Get off your soap box, dude.
I loved “Maniac”, though to be fair probably more so for the video than the track itself. Back during the rise of the MTV generation music videos were often as important, and occasionally more so than the actual record. The song was alright to me, but the accompanying video in it had me obsessed. Thank you, Marine Johan (who?!?!).
The second single from the Flashdance soundtrack on my list (Irene Cara came in at No. 66 earlier), I’ll repeat much of what I said when describing Cara’s hit. I was totally into watching Jennifer Beals boogie and the video for “Maniac” was pretty much a non-stop montage of what appeared to Beals dancing.
Of course, I later learned the dance scenes were all body double Marine Johan emulating Beals. Sad!
The funniest part about the song’s inclusion in 80s pop culture lore is that it was sent to Paramount Pictures by Sembello’s wife accidently. The lyrics originally were inspired by a tiny budget horror movie sharing the same title as the song. The studio liked the song and wanted to use it but had Sembello change the lyrics to reflect a woman being a maniac on a dance floor, as opposed to a knife wielding psychopath.

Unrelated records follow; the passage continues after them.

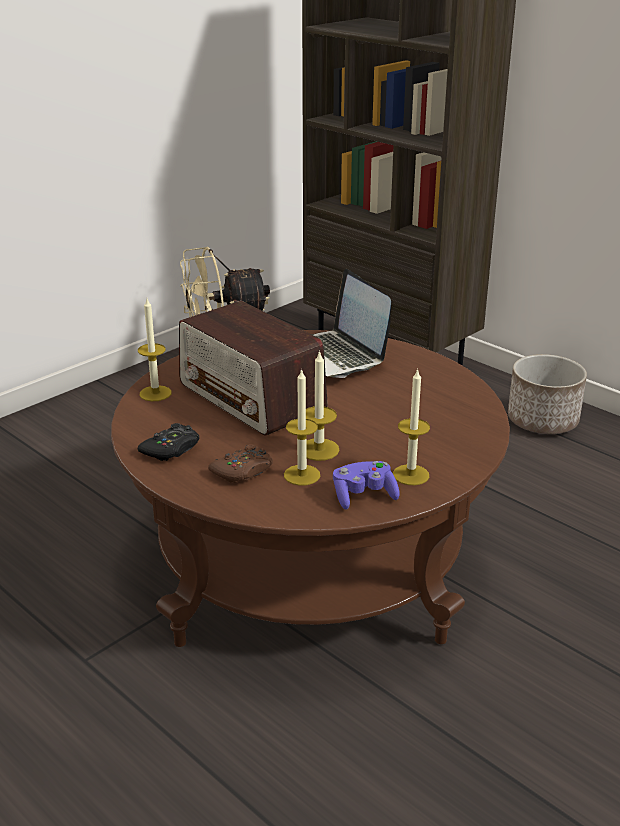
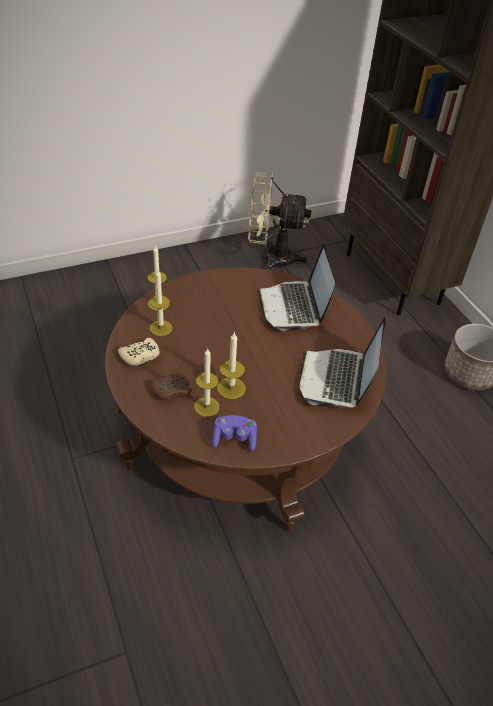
camera: 20 degrees right, 15 degrees up
(171, 449) = (140, 356): black game controller -> beige game controller
(252, 397) = (216, 327): radio -> none
(411, 475) = (277, 432): candle -> candle (161, 328)
(442, 409) = (337, 379): none -> laptop

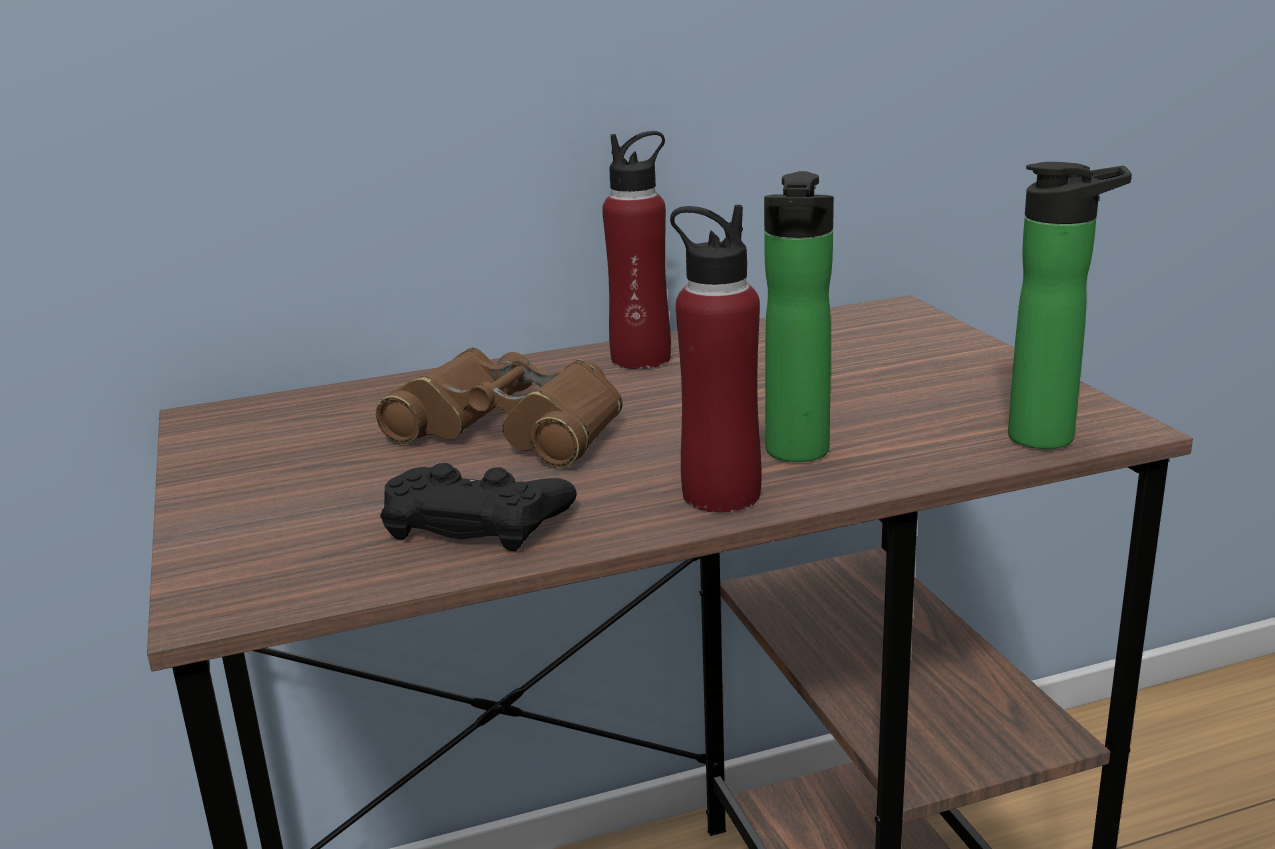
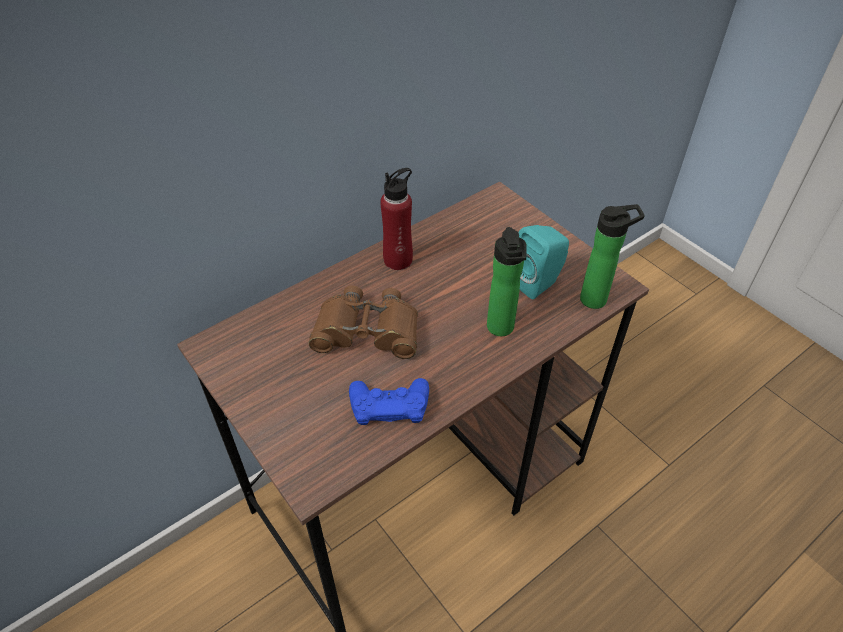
camera: 20 degrees left, 25 degrees up
(476, 521) = (389, 405): black game controller -> blue game controller
(720, 494) = (482, 365): red bottle -> none
(920, 406) = (538, 282): none -> turquoise speaker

“Maniac” along Oliva Newton John’s “Physical” (more on that song soon enough) essentially became anthems at fitness classes. I may have gotten my exercise on to “Maniac” a time or two myself.
Chart Success: “Maniac” was one of the biggest hits of 1983—reaching number-one on the Billboard Top 100 and stayed at the top for two weeks in September before being knocked off by Billy Joel’s “Tell Her About It.” The song spent 22 weeks on the charts and finished ’83 ninth on the year-end Billboard Top 100.

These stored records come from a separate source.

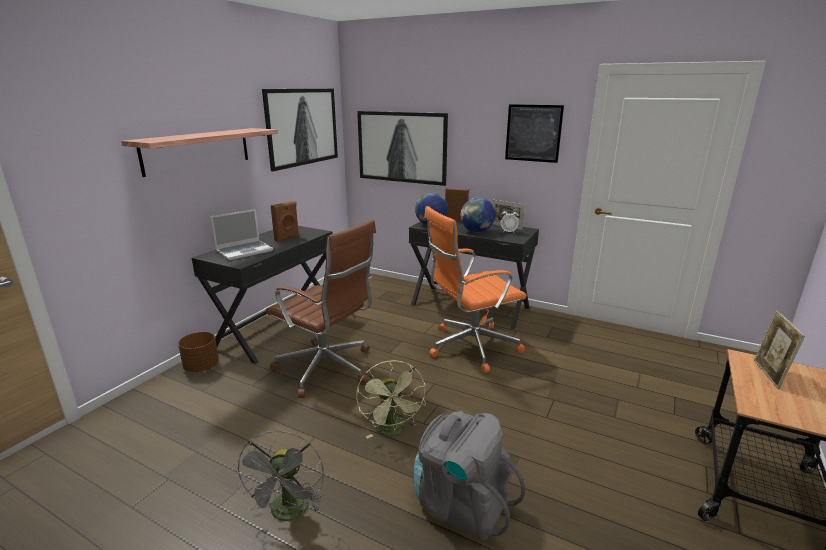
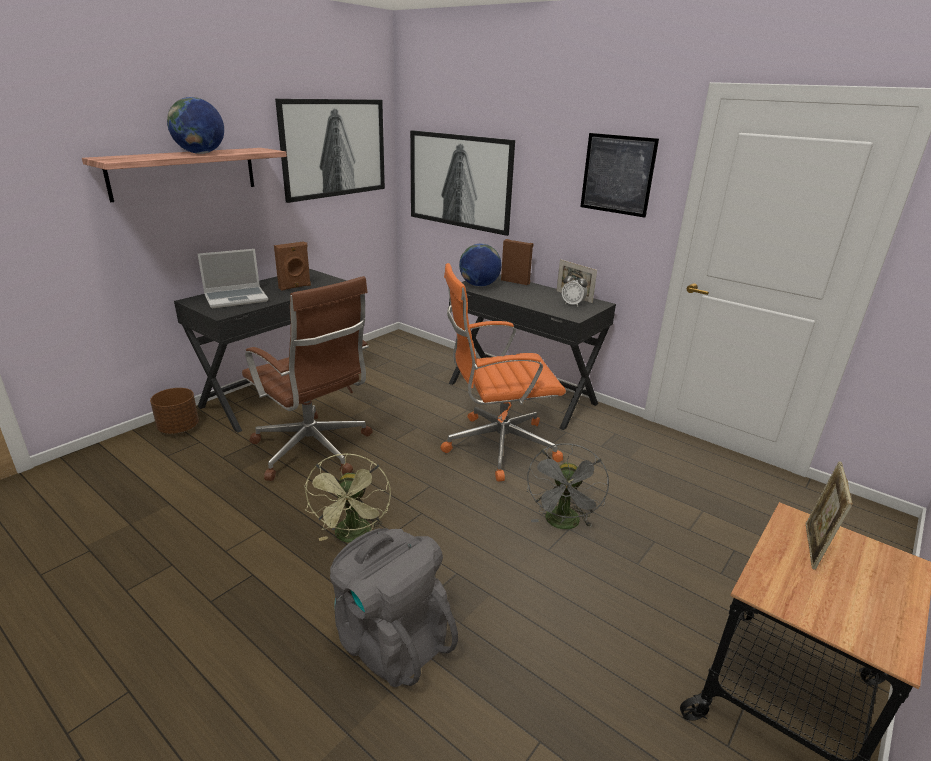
camera: 10 degrees right, 5 degrees up
(289, 514) = (194, 613): grey fan -> grey fan (563, 524)
(477, 231) = (531, 300): globe -> globe (200, 153)

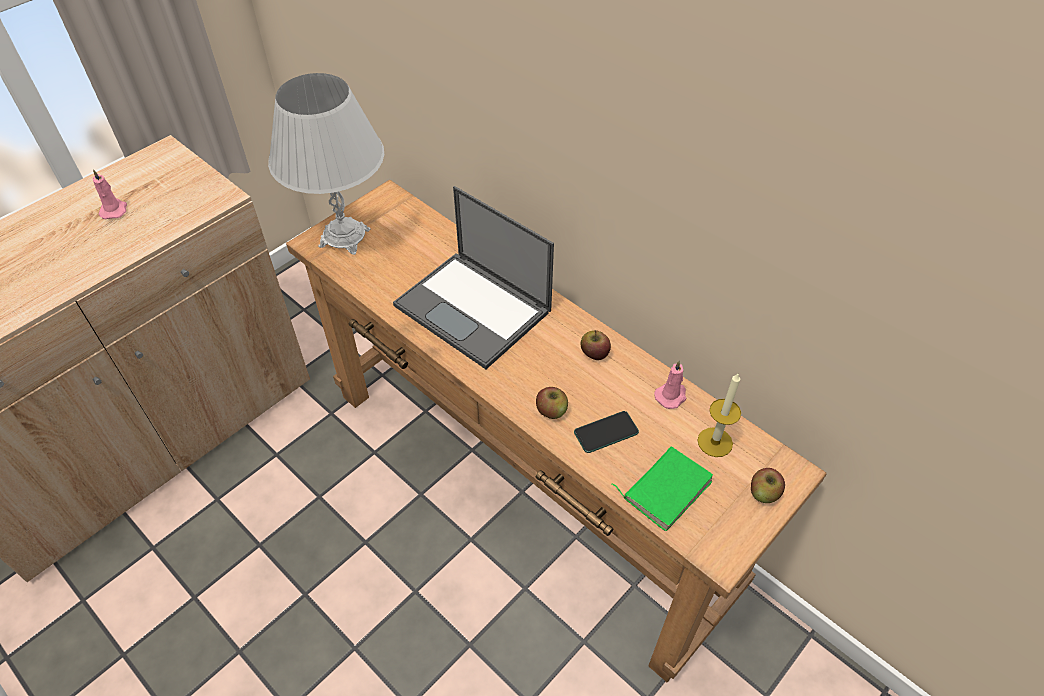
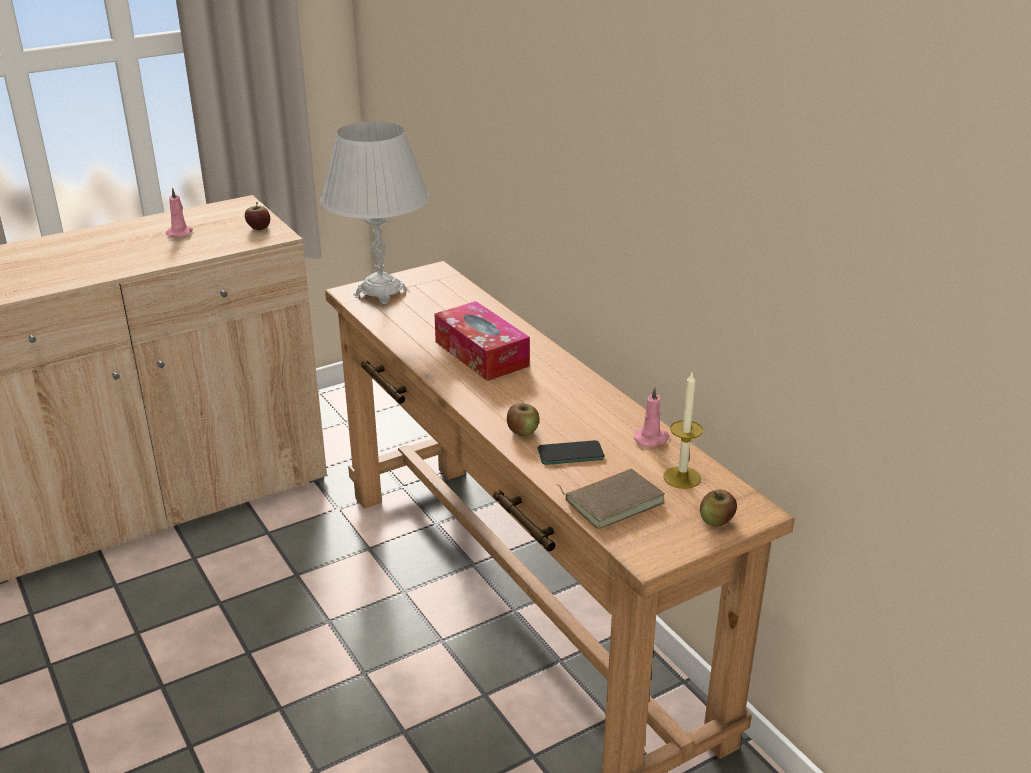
camera: 15 degrees right, 20 degrees down
(474, 309) = (481, 354): laptop -> tissue box
(594, 353) = (586, 399): apple -> apple (258, 228)
(665, 488) = (612, 501): green book -> brown book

Great Lyrics: Just a steel town girl on a Saturday night. Who on this earth wouldn’t desire a steel town girl?
“It can cut you like a knife
If the gift becomes the fire
On the wire between will and what will be
She’s a maniac, maniac on the floor
And she’s dancing like she’s never danced before”
Fun Fact: The video for “Maniac” made music video history, becoming the first song ever to have its accompanying video feature scenes from the movie exclusively. In that way it was a pioneer in the music video game. The downside, at least for Sembello is as a result (plus being a one hit wonder) I never even knew what the dude looked like.